Joel Swanson of Sewickley said that he has attended similar World Affairs Council events, hosted at the Sewickley Public Library on an annual basis.

“You get past the editorial page and get to talk to people who are living these controversial issues,” he said.

Lt. Col David Short said that the use of outer space is undergoing a tremendous transformation. U.S. Space Command is responsible for tracking more than 1,800 satellites and roughly 24,000 objects that orbit the earth.

In this crowded environment, even a small piece of debris could damage satellite equipment used in space. Short also emphasized that the U.S. needed a force that could deter adversaries in the space domain, a need that led to the creation of the U.S. Space Force as the sixth Armed Forces branch in December 2019.

Lt. Col Aaron Sadusky discussed the need for a national civilian service program. He highlighted a civilian-military gap in understanding and news sources that reinforce biases.
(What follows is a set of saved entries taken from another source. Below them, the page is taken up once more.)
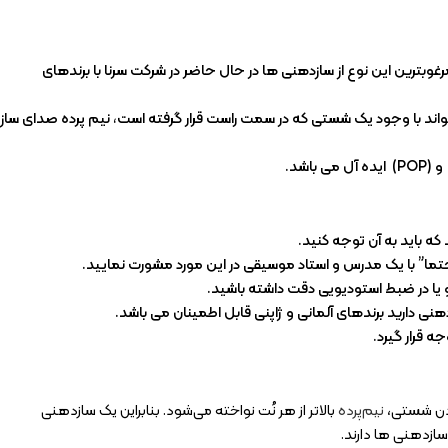
ختلف کارایی دارد. ناگفته نماند مرغوبترین این نوع از سازدهنی ها در حال حاضر در شرکت سرنا با برندهای
تواند با وجود یک شستی که در سمت راست قرار گرفته است، نیم پرده صدای ساز
ه باید به آن توجه کنید.
ما” با یک مدرس و استاد موسیقی در این مورد مشورت نمایید.
 یا در ضبط استودیویی دقت داشته باشید.
هنی دارید برندهای آلمانی و ژاپنی قابل اطمینان می باشد.
 قرار گیرد.
دادن شستی،
نیم‌پرده
بالاتر از هر نُت نواخته می‌شود. بنابراین یک سازدهنی
سازدهنی ها دارند.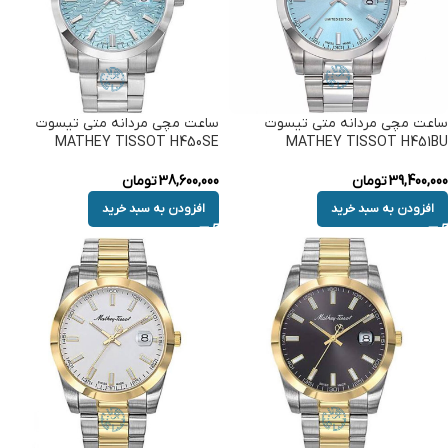
ساعت مچی مردانه متی تیسوت
ساعت مچی مردانه متی تیسوت
MATHEY TISSOT H450SE
MATHEY TISSOT H451BU
39,400,000
تومان
38,600,000
تومان
افزودن به سبد خرید
افزودن به سبد خرید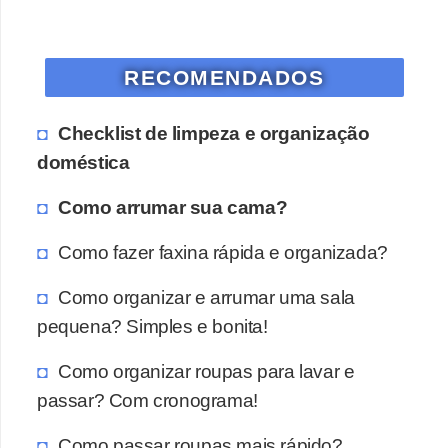
RECOMENDADOS
Checklist de limpeza e organização
doméstica
Como arrumar sua cama?
Como fazer faxina rápida e organizada?
Como organizar e arrumar uma sala
pequena? Simples e bonita!
Como organizar roupas para lavar e
passar? Com cronograma!
Como passar roupas mais rápido?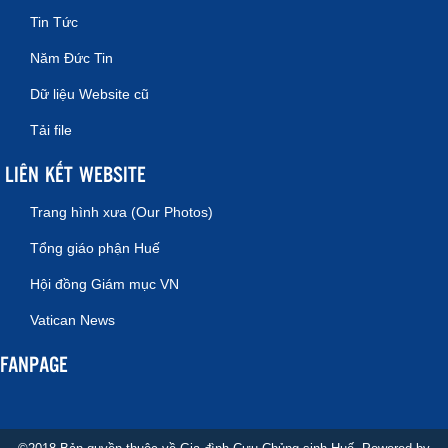
Tin Tức
Năm Đức Tin
Dữ liệu Website cũ
Tải file
LIÊN KẾT WEBSITE
Trang hình xưa (Our Photos)
Tổng giáo phận Huế
Hội đồng Giám mục VN
Vatican News
FANPAGE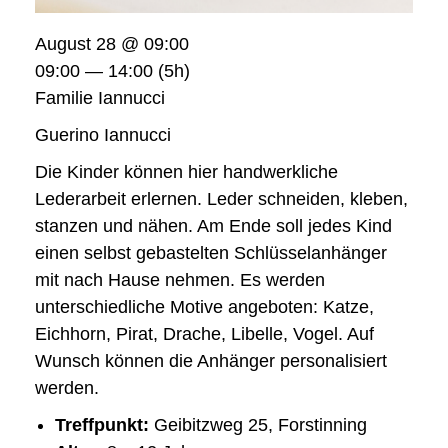
August 28 @ 09:00
09:00 — 14:00
(5h)
Familie Iannucci
Guerino Iannucci
Die Kinder können hier handwerkliche
Lederarbeit erlernen. Leder schneiden, kleben,
stanzen und nähen. Am Ende soll jedes Kind
einen selbst gebastelten Schlüsselanhänger
mit nach Hause nehmen. Es werden
unterschiedliche Motive angeboten: Katze,
Eichhorn, Pirat, Drache, Libelle, Vogel. Auf
Wunsch können die Anhänger personalisiert
werden.
Treffpunkt:
Geibitzweg 25, Forstinning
“Compounding that challenge is that trust in our national institutions seems to go down, and with that, we’re seeing less volunteering,” Sadusky said.

While he voiced support for the military’s current volunteer service model, Sadusky questioned whether the military is truly leveraging the country’s power when it comes to recruitment, noting that large numbers of service members come from two specific regions: the South and Southwest.

He also said the nation has many domestic needs and cited student debt reductions, assistance with educational expenses and tax incentives as potential ways to encourage young people to serve.

One way people serve their country now is through the National Guard, which exists in all 50 states. Each state’s National Guard unit has at least one partner country abroad, through the National Guard State Partnership Program.

Col. Amanda Evans, a full-time Air National Guardsman, highlighted the benefits of these partnerships, which strengthen U.S. alliances and security relationships. These partnerships with more than 70 countries can foster continued collaboration in areas like disaster response and cyber defense, Evans said.

Speaking about U.S.-Mexico border security, Col. Joe Buccino gave arguments for and against the use of troops. He emphasized the seriousness of the border situation and said border patrol agents have to cover a lot of ground processing the large numbers of migrants who cross the border each day. Agents process asylum claims and ensure migrants have legal representation, among other tasks.

Buccino also said using troops at the border could help stem the trafficking of synthetic opioids into the country.

However, he added that placing service members at border processing stations could cause them to lose out on valuable training in their specialty areas and opens the door for the military to become politicized.

As an audience member, Swanson said he appreciated Buccino’s insights on the border, given the political attention focused on the issue. But his experiences in Grenada in 1983 have influenced him to support a national service program: he was in the Caribbean country studying medicine when the U.S. military sent troops to diffuse a political struggle on the island that had turned bloody.

The experience gave Swanson a chance to meet American service members, many of whom shared different cultural traditions and backgrounds than his own.

He said that a national service program could offer similar experiences that would benefit many Americans.